Controversial Cybersecurity Bill Headed for House Floor

Privacy advocates try to paint Cispa as new SOPA

A cybersecurity bill written to defend the nation's businesses against cyberattacks is headed for a House vote this week over the protests of Internet privacy advocates and some Democrats. 

Although opponents of the Cyber Intelligence Sharing and Protection Act, or Cispa, would like to paint the bill as another SOPA (Stop Online Piracy Act), the attack lacks a lot of punch because of support the bill is drawing from tech and telecom companies like IBM, Google, Facebook, Microsoft and Apple. 

Cispa passed the House Intelligence Committee last week in an 18-2 vote. Although five privacy amendments were approved, a group of Democrats and privacy groups are still hoping to stop the bill from passing on the House floor in a repeat of last year's Cispa vote.

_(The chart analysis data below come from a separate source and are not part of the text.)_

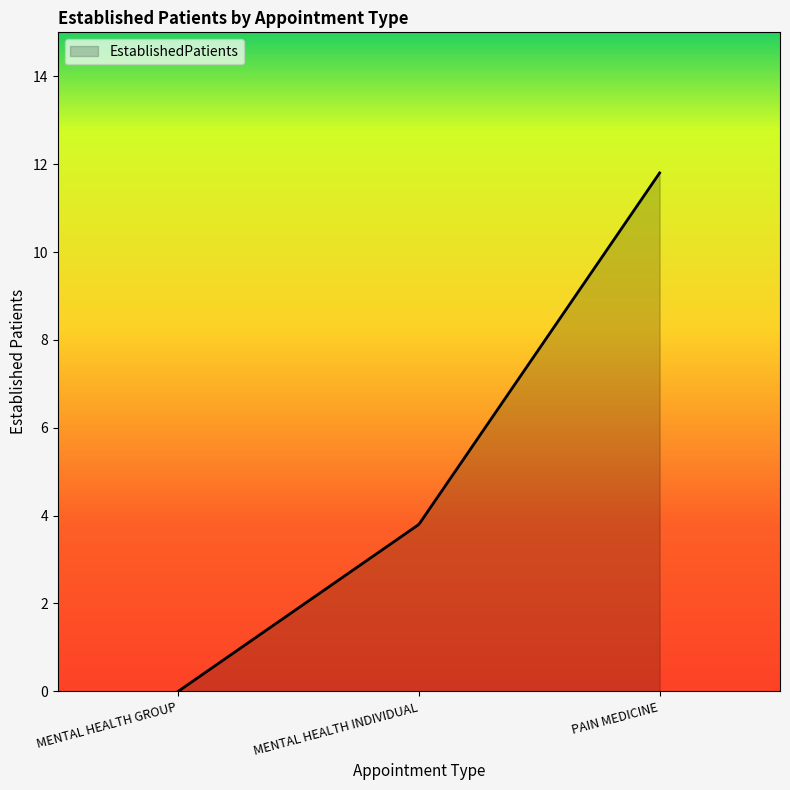

What is the maximum value shown in the chart?

11.8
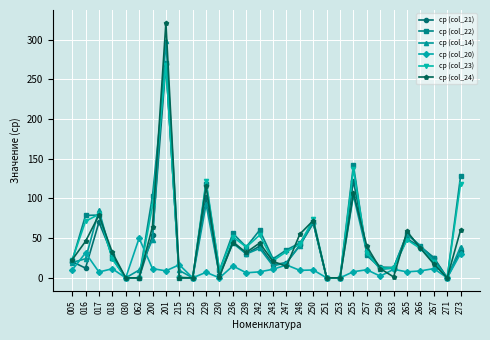

At which label does ср (col_22) reach its peak?

201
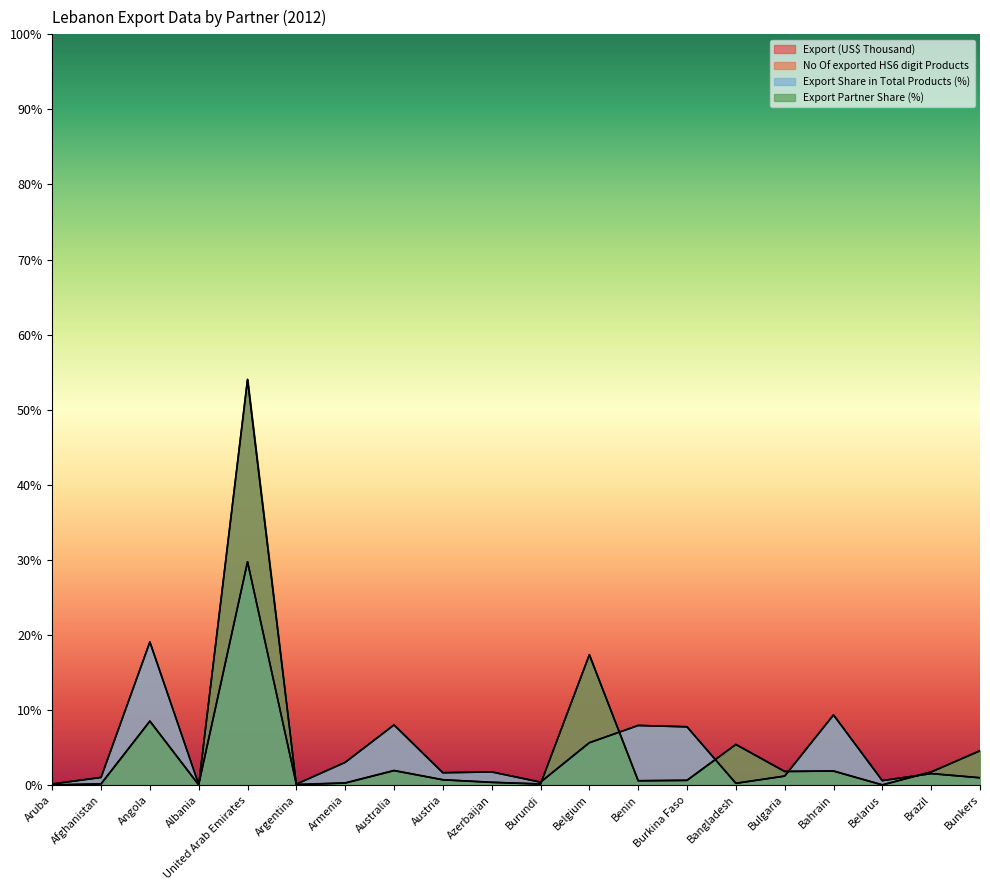

Where is Export (US$ Thousand) nearest to the value 27?

Belgium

"Cispa has major shortcomings and would undermine the interests of citizens and their privacy," wrote Reps. Anna Eshoo (D-Calif.), Adam Schiff (D-Calif.), Janice Schakowsky (D-Ill.) and Rush Holt (D-N.J.) in a letter to House members. "The bill has improved from earlier versions, but even with the amendments adopted, Cispa unacceptably and unnecessarily compromises the privacy interests of Americans online."

The ACLU—which also wrote a letter to House members—and groups such as the Center for Democracy and Technology, the Internet Defense League, the Electronic Frontier Foundation and other Internet activists have faulted the bill because it does not require that companies sharing information with the government or other private sector entities make anonymous personally identifiable information—it leaves that task to the government. It would also, the critics claim, allow private companies to share personal data with the National Security Agency.

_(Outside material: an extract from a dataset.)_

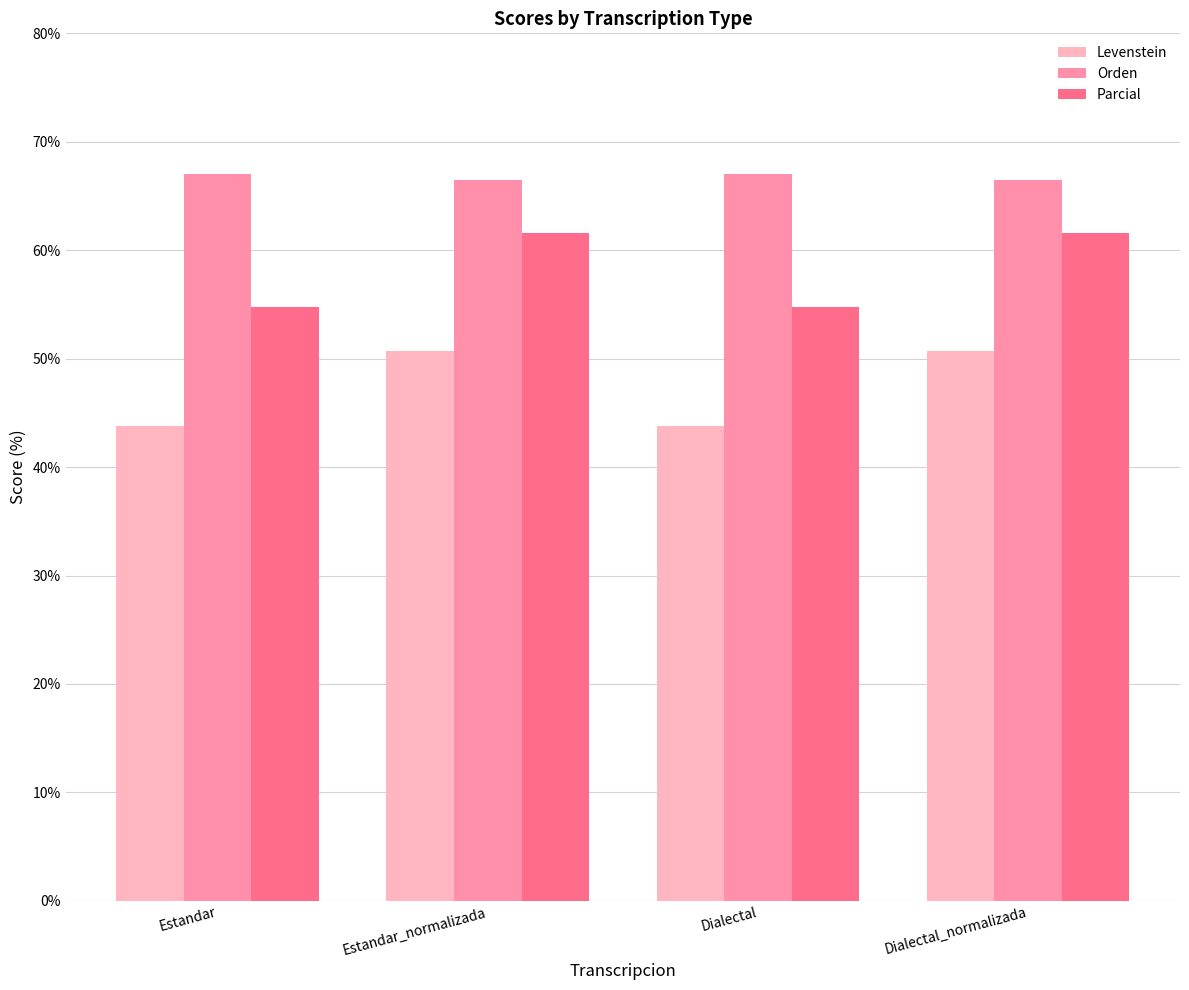

What are all the series names shown in the legend?

Levenstein, Orden, Parcial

Although the White House has been pushing for cybersecurity legislation, the groups are hoping that President Obama will threaten to veto the bill if it gets far enough, reported Politico. In a statement issued Tuesday afternoon, Obama's executive office said they would recommend the President veto the bill unless there are "additional improvements." 

Sponsors of the bill, House Intelligence committee chairman Mike Rogers (R-Mich.) and ranking member Rep. Dutch Ruppersberger (Md.) are working hard to line up the votes for a Wednesday or Thursday vote. The committee put out a fact sheet in advance detailing 19 improvements to last year's Cispa.

Even if the bill does manage to pass the House, there is still the Senate, where the bill is likely to face an uphill climb.